AIM OF THE TASK
Please edit the entries from the line that has "pose: elev=143.6 azim=218.6" through the line that has "Dot at: (240, 163)", both included, changing "roll" to "tilt" and leaving all else unchanged. Return only those lines.

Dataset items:
########################################

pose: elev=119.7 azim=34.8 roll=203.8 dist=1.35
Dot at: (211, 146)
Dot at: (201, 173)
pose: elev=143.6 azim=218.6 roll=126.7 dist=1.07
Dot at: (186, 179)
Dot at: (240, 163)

########################################

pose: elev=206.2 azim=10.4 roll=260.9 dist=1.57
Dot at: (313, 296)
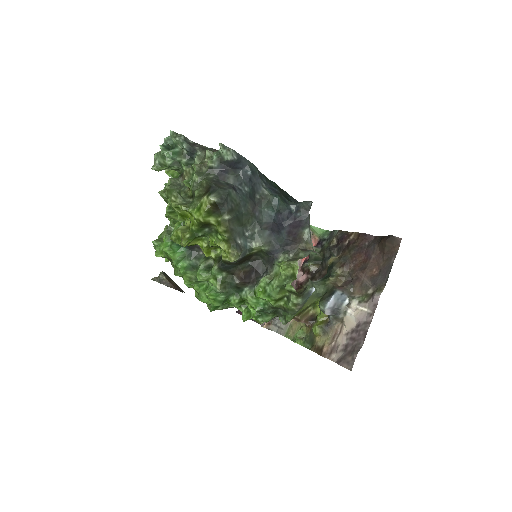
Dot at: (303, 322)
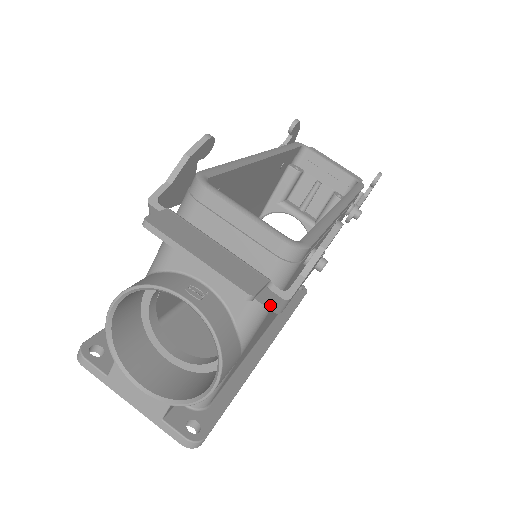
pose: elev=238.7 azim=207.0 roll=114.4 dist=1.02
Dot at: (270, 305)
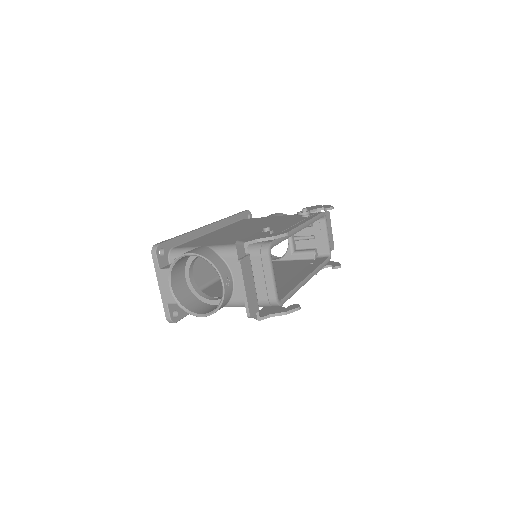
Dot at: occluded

########################################

WORKED ANSWER
pose: elev=143.6 azim=218.6 tilt=126.7 dist=1.07
Dot at: (186, 179)
Dot at: (240, 163)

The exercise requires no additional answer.